Berita

Faried Wijdan Al-Jufry/Net

Publika

MAPK Dan Masa Depan Ketahanan Spiritual Bangsa

SELASA, 17 MARET 2020 | 15:57 WIB

LEBIH dari tiga dasawarsa Madrasah Aliyah Program Khusus (MAPK) berdiri. Sejak dirintis tahun 1987 'pesantren negeri' yang merupakan 'ijtihad jenius dan futuris' mantan Menteri Agama RI zaman Orde Baru, Munawir Sadzali, sudah melahirkan puluah professor, ratusan Doktor alumni dalam dan luar negeri, penceramah agama, pejabat publik, praktisi hukum, jurnalis, pengamat politik, ahli ekonomi, dosen PTAIN, anggota TNI/Polri, hingga entrepreneur sukses.

Tidak berlebihan dikatakan bahwa hampir di semua sektor profesi di sana ada alumni MAPK menunjukkan perannya. Ada sebuah versi, yang jarang diketahui publik, bahkan alumninya, bahwa lahirnya program ini diilhami oleh Pesantren Mambaul Ulum, Surakarta, madrasah pertama di Indonesia yang melahirkan tokoh dan pemikir Islam jempolan di tanah air, sebut saja: K.H. Masykur, K.H. Saefuddin Zuhri (keduanya pernah menjabat Menteri Agama), Mahbub Djunaidi (Kolomnis), Prof. Dr. Baiquni (ahli fisika atom ITB), KH. Munawir Sadzali (pencetus ide MAPK), dan Prof. Dr. Amin Rais. Nah, Madrasah Aliyah Program Khusus ini merupakan versi modern dari Pesanten Mambaul Ulum.

Sejarah membuktikan bahwa MAPK merupakan ruh dari lembaga pendidikan yang ada di bawah Kementerian Agama. Sebab, melalui MAPK ini karakteristik madrasah dengan kekhususan tafaqquh fi al-din masih bisa dipertahankan. MAPK merupakan asset berharga yang wajib dipelihara dan dilestarikan bahkan dikembangkan keberadaannya agar tetap bisa menjadi kebanggaan bersama.


Madrasah Aliyah Program Khusus (MAPK) mempunyai keistimewaan (mumayyizat) dalam hal kurikulum dan pembelajarannya dibanding sekolah menengah umum dan madrasah aliyah reguler.

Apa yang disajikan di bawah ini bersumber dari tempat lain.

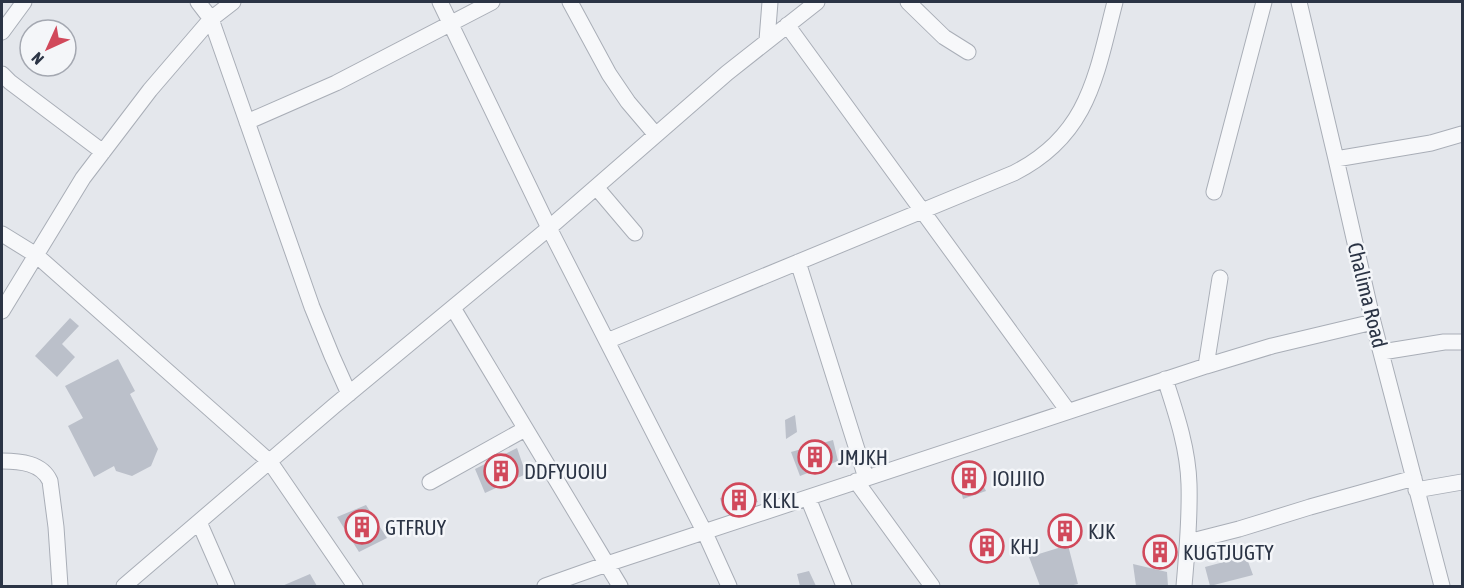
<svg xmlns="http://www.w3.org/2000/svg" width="1464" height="588" font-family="'Asap Condensed',sans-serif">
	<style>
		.building { fill: #bbc0ca }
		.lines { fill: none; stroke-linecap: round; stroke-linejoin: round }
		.minor-casing { stroke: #a9aeb7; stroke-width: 17 }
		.minor { stroke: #f7f8fa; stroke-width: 15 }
		.labels { text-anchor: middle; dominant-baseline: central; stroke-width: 5; stroke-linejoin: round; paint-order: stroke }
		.street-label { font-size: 21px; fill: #2b3445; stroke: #f4f6f9 }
		.poi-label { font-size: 21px; fill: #2b3445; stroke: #f4f6f9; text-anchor: start }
	</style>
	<rect width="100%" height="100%" fill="#e4e7ec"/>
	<path class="building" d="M70,318L79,326L62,344L75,357L57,377L35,356Z
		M118,359L135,391L130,394L158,449L151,466L132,476L116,471L114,466L94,477L68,426L83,418L65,386Z
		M795,415L797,432L786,439L785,420Z
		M833,440L838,461L800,476L791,452Z
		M517,448L526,474L485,493L475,469Z
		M971,462L986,491L963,499L955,466Z
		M749,488L758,502L723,510L720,498Z
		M366,505L387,538L359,552L337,517Z
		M1073,518L1076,533L1057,542L1054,528Z
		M991,532L1002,556L985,563L973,536Z
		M1169,539L1173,563L1151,564L1148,540Z
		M1068,545L1078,584L1069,586H1040L1029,557Z
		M1246,556L1253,575L1210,586L1205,567Z
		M1133,564L1167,572L1168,586H1136Z
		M809,571L816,586H800L797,574Z
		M310,574L317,586H282Z"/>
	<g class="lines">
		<defs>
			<path id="minor" d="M198,2L211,19L312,307L332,356L349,394
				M440,2L549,228L705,533L729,586
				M570,2L609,74L628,102L656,135
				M908,2L944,37L968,52
				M1299,2L1336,159L1373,322L1442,586
				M787,25L1068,411
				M2,32L24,2
				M767,40L770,2
				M2,74L10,82L103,152
				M247,122L336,83L492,2
				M1336,159L1431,143L1462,134
				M596,187L635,233
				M1214,192L1264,2
				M2,234L36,255L270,462L355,586
				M798,262L866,478
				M453,308L620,586
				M2,311L83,178L150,90L211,19L233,2
				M607,341L1014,173C1089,135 1096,75 1115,2
				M1382,352L1444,342H1462
				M1206,366L1220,278
				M1165,379C1176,413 1188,448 1189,484C1190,518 1187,553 1184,586
				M2,461C20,461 42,463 50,481L56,527L60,586
				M856,481L932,586
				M430,482L525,429
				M1416,490L1462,482
				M808,498L844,586
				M199,522L227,586
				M1188,542L1239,529L1310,507L1414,478
				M124,586L334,406L549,228L727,73L817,2
				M545,586L607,564L1206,366L1272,346L1373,322"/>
		</defs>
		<use href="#minor" class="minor-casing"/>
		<use href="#minor" class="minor"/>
	</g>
	<defs>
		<symbol id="building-ring" viewBox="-11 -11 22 22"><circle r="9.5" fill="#f4f6f9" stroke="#d1495b" stroke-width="1.5"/><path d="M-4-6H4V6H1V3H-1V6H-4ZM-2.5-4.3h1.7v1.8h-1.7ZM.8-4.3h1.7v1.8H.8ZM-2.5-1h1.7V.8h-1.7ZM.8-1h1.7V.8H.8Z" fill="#d1495b"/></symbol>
	</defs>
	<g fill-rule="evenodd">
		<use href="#building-ring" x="796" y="438" width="38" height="38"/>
		<use href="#building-ring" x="482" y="452" width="38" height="38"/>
		<use href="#building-ring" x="950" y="459" width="38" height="38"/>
		<use href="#building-ring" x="720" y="481" width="38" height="38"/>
		<use href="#building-ring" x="343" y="508" width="38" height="38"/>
		<use href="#building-ring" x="1046" y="512" width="38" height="38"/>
		<use href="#building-ring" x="968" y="527" width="38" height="38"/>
		<use href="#building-ring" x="1141" y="533" width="38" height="38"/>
	</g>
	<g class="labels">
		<g class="street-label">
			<text transform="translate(1368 295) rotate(76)">Chalima Road</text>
		</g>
		<g class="poi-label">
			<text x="838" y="457">JMJKH</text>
			<text x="524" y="471">DDFYUOIU</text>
			<text x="992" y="478">IOIJIIO</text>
			<text x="762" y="500">KLKL</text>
			<text x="385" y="527">GTFRUY</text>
			<text x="1088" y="531">KJK</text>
			<text x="1010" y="546">KHJ</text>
			<text x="1183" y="552">KUGTJUGTY</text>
		</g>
	</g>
	<rect width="1464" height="588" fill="none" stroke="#2b3445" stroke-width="6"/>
	<g transform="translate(48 48) rotate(225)"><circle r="28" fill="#f4f6f9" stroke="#a4a8b1" stroke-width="1.5"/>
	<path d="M0-4.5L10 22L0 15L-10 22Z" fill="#d1495b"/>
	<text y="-9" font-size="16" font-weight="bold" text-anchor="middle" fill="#2b3445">N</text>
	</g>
</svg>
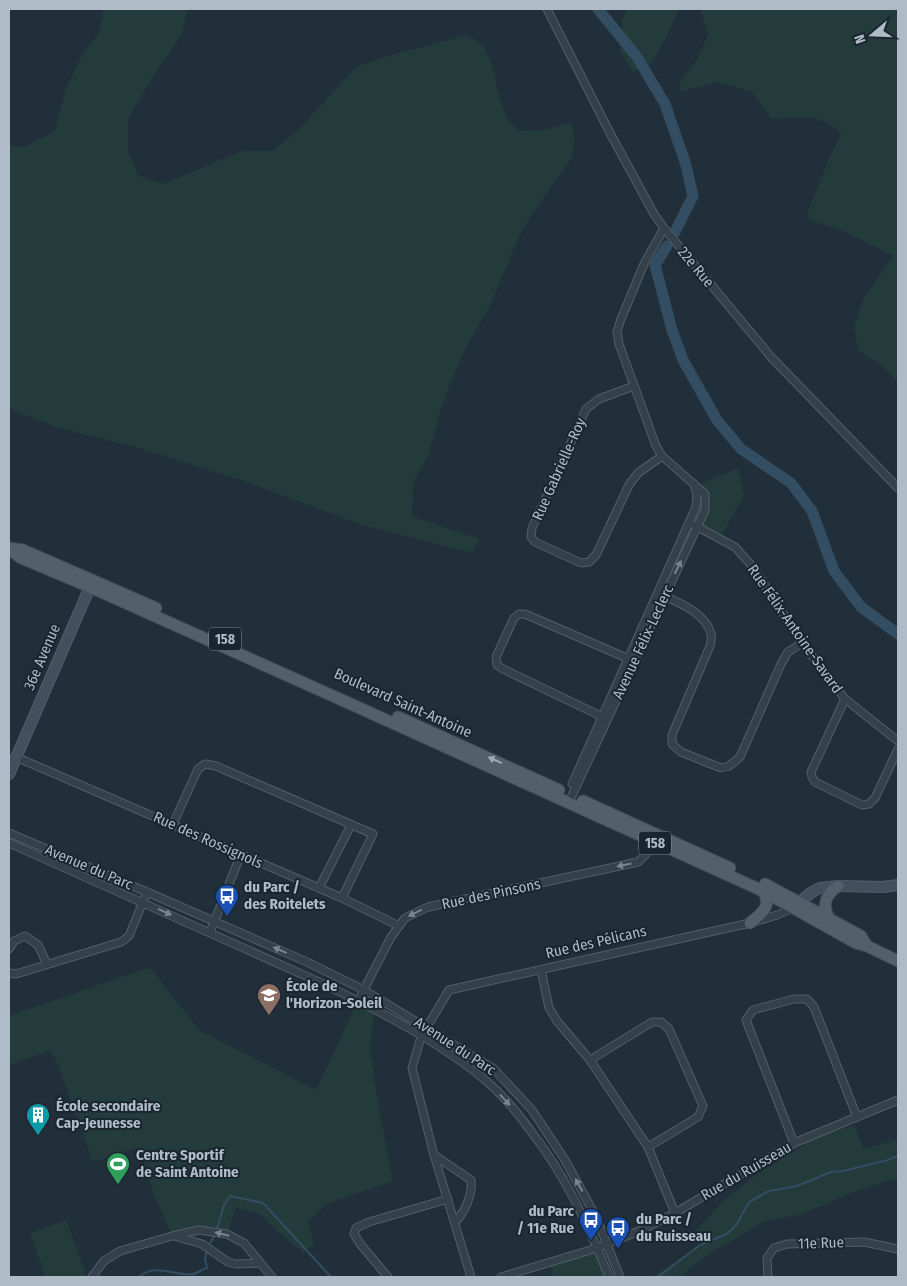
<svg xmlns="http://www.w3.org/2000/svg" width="907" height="1286" font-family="'Fira Sans Condensed',sans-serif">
	<rect width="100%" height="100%" fill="#212f3a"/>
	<g fill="#233b3b">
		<path d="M104,9H188L181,35L152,78L128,119V151L138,175L162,184L242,151H272L299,129L356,67L384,57L467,35L484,46L494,71L500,101L509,122L520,131L543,130L568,123L572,125L574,140L572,158L532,214L518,239L490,306L469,342L451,381L438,419L429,453L413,483L412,516L479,539L472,553L362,525L244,481L135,447L59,428L9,409V145L21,148L55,131L65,91L81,57L98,34Z"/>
		<path d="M627,9H682H679L668,34L650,65L633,72L620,51L622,20Z"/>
		<path d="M700,9H898V383L882,366L858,350L854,328L863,299L893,256L843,231L807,219V214L831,154L841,134C823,112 797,118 772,119L752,92L717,82L680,92V83L698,58L708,35Z"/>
		<path d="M738,468L744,495L720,539L697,527C705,510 706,502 702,483Z"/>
		<path d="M150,967L199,1030L316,1090L358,1001L374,1010L370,1049L377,1097L393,1181L327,1204L308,1221L314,1244L304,1253L286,1239L261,1215L236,1207L227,1234L199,1230L172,1236L153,1192L139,1147L93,1162L59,1067L51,1050L9,1065V1016Z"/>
		<path d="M854,1125L864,1149L898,1139V1179L888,1181L849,1194L802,1214L763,1222L706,1256L678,1277H652L703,1244L696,1230L723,1201L756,1175L811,1140Z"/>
		<path d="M66,1220L87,1277H43L45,1276L30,1233Z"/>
		<path d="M597,1248L609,1277H554L549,1263Z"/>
	</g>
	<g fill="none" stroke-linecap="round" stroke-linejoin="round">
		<g stroke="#334e62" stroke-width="2">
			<path d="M217,1229L224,1205L230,1196L263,1203L331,1277"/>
			<path d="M209,1245L214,1236"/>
			<path d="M139,1277C156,1262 175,1277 193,1274C197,1273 203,1269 207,1268L205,1259L207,1250"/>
			<path d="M658,1277L700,1245L727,1234L737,1224L749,1202L769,1191L797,1186L831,1172L843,1171L888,1160L898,1156"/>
		</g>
		<g stroke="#334e62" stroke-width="11">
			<path d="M598,9L637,57L665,104L686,165L693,196L675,232"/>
			<path d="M667,246L655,265L672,330L683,360L717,420L741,449L791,483L812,511L834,571L861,607L898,634"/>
		</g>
		<g stroke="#525f68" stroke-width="9">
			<g id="street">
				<path d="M547,9L611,135L654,214L664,228L771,357L898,488"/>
				<path d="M634,386L599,399L586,409L532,528L531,537L535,542L581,563L589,562L596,555L629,485L638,473L662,456"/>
				<path d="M694,525L735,547L753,567L802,643L845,699L898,741"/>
				<path d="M658,593C676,602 705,611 711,634C712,637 711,642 710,646L672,735V744L681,752L721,768L729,766L740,757L781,664L788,652L802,643"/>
				<path d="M845,699L811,772L812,777L815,782L862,805L869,804L875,798L898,749"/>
				<path d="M605,718L503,669L497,665L496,657L514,618L519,614H525L629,659"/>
				<path d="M16,757L342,898L399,926"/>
				<path d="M572,784L696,507L697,496L694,484"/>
				<path d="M569,802L705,510V494L662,456L656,446L619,344L617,332L621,319L644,264L664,228"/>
				<path d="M173,824L198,769L205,764L216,766L373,834L342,898"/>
				<path d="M9,833L147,892L307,962L364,990L494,1069L532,1110L565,1160L596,1217L620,1277"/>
				<path d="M9,843L317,981C372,1007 437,1040 484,1079C502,1094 517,1112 530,1130C565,1175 588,1224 609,1277"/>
				<path d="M319,888L351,825"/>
				<path d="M210,932L241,854"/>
				<path d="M9,949L14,941L25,936L38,945L47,964"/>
				<path d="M541,970L549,1008L557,1021L590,1060L648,1147L675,1213"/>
				<path d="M9,973L16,974L121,942L129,936L147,892"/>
				<path d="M358,1001L391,937L405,918L428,907L638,862L646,854L653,838"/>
				<path d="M590,1060L652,1022H661L669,1029L703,1106L698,1117L648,1147"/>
				<path d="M794,1143L746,1020L753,1010L794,999H807L814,1007L857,1117"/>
				<path d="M434,1155L471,1180C473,1194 465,1212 455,1222"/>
				<path d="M174,1236L202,1244L228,1262L236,1264L260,1263"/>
				<path d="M92,1277L104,1261L120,1251L172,1236L199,1230L227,1234L244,1243L272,1277"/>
				<path d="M388,1277L361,1245L354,1234L356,1228L369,1222L448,1199"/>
				<path d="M471,1277L434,1155L412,1068L421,1037L449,990L750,923L777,915L793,908"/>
				<path d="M501,1277L597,1248L644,1229L675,1213L794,1143L898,1100"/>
				<path d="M768,1277L767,1258L774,1248L787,1244L864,1242L898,1249"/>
			</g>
		</g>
		<g stroke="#525f68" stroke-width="12">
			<g id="secondary">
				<path d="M9,774L93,580"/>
				<path d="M793,907L812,892L820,888L838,886L883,887L898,885"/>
			</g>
		</g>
		<g stroke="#3e4a54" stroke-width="13">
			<g id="primary">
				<path d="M9,548L23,550L156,608"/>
				<path d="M9,549L21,558L90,587L353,705L763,891L856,943L867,946L898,961"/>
				<path d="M398,717L559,790"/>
				<path d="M583,801L730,868"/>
				<path d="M765,884L861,936L867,946"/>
				<path d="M829,919C822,905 825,895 838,886"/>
				<path d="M750,923C761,914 773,906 763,891"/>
			</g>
		</g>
		<use href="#street" stroke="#34414b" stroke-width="7"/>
		<use href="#secondary" stroke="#42505e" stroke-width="10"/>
		<use href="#primary" stroke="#52606b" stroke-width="11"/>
	</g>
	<defs><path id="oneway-solid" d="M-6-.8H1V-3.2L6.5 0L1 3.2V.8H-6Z" transform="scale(1.25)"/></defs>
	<g fill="#78858f">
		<use href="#oneway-solid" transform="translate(678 567) rotate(-64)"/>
		<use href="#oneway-solid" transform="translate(624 865) rotate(168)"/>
		<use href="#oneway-solid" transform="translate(165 912) rotate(24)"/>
		<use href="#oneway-solid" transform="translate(415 913) rotate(154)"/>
		<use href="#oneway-solid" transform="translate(280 950) rotate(-156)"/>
		<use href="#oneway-solid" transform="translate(505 1100) rotate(47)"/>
		<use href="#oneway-solid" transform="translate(579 1185) rotate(-119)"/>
		<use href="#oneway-solid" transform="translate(222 1234) rotate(-166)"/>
	</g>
	<use fill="#9caab5" href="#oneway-solid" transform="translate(495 760) rotate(-156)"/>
	<defs>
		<g id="bus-pin" transform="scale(1.25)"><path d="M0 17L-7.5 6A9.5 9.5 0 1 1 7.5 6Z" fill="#1a4fb4" stroke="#1a262f"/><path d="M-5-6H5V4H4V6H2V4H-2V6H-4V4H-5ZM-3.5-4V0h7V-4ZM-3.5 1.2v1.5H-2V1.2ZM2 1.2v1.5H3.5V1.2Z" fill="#fff"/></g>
		<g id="school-pin" transform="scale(1.25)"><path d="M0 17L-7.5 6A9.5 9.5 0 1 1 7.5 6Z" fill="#8d6e63" stroke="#1a262f"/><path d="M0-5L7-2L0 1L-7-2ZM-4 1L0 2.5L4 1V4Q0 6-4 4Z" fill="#fff"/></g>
		<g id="building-pin" transform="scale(1.25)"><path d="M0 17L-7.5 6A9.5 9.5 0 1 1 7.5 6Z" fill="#0f9aa8" stroke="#1a262f"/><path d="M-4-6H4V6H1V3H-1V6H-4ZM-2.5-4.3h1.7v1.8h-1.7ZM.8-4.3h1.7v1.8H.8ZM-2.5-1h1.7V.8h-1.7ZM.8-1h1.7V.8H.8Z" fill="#fff"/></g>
		<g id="stadium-pin" transform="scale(1.25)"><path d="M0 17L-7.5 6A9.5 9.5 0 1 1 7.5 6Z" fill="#2e9e5b" stroke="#1a262f"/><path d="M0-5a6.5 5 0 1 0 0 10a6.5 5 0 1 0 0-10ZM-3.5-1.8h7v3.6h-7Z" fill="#fff"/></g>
	</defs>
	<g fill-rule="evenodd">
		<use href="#bus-pin" x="227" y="896"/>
		<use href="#school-pin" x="269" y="995"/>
		<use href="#building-pin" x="38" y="1115"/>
		<use href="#stadium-pin" x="118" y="1164"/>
		<use href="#bus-pin" x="591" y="1220"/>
		<use href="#bus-pin" x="618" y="1228"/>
	</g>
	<g text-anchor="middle" stroke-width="4" stroke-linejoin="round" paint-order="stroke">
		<g fill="#1a262f" stroke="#828f99" stroke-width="1">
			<rect x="209" y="627.5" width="32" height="23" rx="4"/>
			<rect x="639" y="831.5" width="32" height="23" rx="4"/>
		</g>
		<g font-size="14" font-weight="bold" fill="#afbcc7">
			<text x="225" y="644">158</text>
			<text x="655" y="848">158</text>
		</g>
		<g font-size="15" fill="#afbcc7" stroke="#1a262f">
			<text transform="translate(696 267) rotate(50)" y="5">22e Rue</text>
			<text transform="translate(559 469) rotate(-66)" y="5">Rue Gabrielle-Roy</text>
			<text transform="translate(795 629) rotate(55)" y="5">Rue Félix-Antoine-Savard</text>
			<text transform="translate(643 642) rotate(-65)" y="5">Avenue Félix-Leclerc</text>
			<text transform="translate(42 657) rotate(-67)" y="5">36e Avenue</text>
			<text transform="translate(403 703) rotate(24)" y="5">Boulevard Saint-Antoine</text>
			<text transform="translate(208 840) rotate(24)" y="5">Rue des Rossignols</text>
			<text transform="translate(89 867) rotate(23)" y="5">Avenue du Parc</text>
			<text transform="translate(491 894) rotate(-12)" y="5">Rue des Pinsons</text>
			<text transform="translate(596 942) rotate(-13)" y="5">Rue des Pélicans</text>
			<text transform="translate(455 1046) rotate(33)" y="5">Avenue du Parc</text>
			<text transform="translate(746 1171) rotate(-30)" y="5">Rue du Ruisseau</text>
			<text transform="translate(821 1243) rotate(-2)" y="5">11e Rue</text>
		</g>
		<g font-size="15" font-weight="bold" fill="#afbcc7" stroke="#1a262f" text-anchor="start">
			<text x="244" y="892">du Parc /<tspan x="244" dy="17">des Roitelets</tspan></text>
			<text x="286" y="991">École de<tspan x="286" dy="17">l'Horizon-Soleil</tspan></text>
			<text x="56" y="1111">École secondaire<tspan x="56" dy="17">Cap-Jeunesse</tspan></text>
			<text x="136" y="1160">Centre Sportif<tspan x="136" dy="17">de Saint Antoine</tspan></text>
			<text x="574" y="1216" text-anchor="end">du Parc<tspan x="574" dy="17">/ 11e Rue</tspan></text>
			<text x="636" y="1224">du Parc /<tspan x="636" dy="17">du Ruisseau</tspan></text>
		</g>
	</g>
	<rect width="907" height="1286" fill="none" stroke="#afbcc7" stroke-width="20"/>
	<g transform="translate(872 35) rotate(251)" stroke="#1a262f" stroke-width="4" paint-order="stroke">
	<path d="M0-4L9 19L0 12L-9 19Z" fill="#afbcc7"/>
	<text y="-8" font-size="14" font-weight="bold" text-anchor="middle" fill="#afbcc7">N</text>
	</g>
</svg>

Setidaknya penulis merangkum tigal hal penting yang menjadi keistimewaan (mumayyizat) pesantren negeri ini. Pertama, spirit moderasi beragama dimasukkan ke dalam kurikulum pembelajaran; kedua, penanaman pemahaman keislaman, keindonesiaan, dan kemanusiaan yang tinggi; ketiga, penanaman sikap bijak dalam menyikapi perbedaan dalam kehidupan.

Peserta didiknya digembleng untuk mengkaji dan menganalisa kitab-kitab babon referensi keislaman, baik fikih, ushul fikih, tasawuf, ilmu mantik dan balaghah, ilmu tafsir dan Al-Quran, di samping penguasaan secara advance dalam berbahasa Inggris dan Arab, serta penguasaan ilmu non agama, seperti: filsafat, sosiologi, komunikasi, dan seni budaya. Soal olah pikir, rasa, dan karsa, santri MAPK di atas rata-rata.

Mereka mendalami secara serius ilmu-ilmu syariat, tasawuf, dan seni. Ketiga ilmu inilah, menurut Ali Syariati, yang akan menjaga eksistensi Islam di masa depan. Nah, santri MAPK menguasai ketiganya. Mereka adalah peserta didik berkultur hibrida, par excellent dalam hal bersikap  terbuka, dialogis, komunikatif, tidak gegar dan kagetan akan perbedaan pemikiran dan pandangan keagamaan.

MAPK lahir untuk mendidik kader ulama, ulama yang intelek dan intelek yang ulama. Program prestisius ini dijalankan untuk mengantisipasi akutnya persoalan madrasah, melahirkan input mahasiswa/i Perguruan Tinggi Agama Islam (UIN/IAIN/STAIN) yang berkualitas, di samping sebagai pilot project untuk dipersiapkan menjadi pegawai Kemenag yang lebih profesional, berwawasan luas, dan moderat agar mampu memahami perbedaan pemikiran keagamaan masyarakat.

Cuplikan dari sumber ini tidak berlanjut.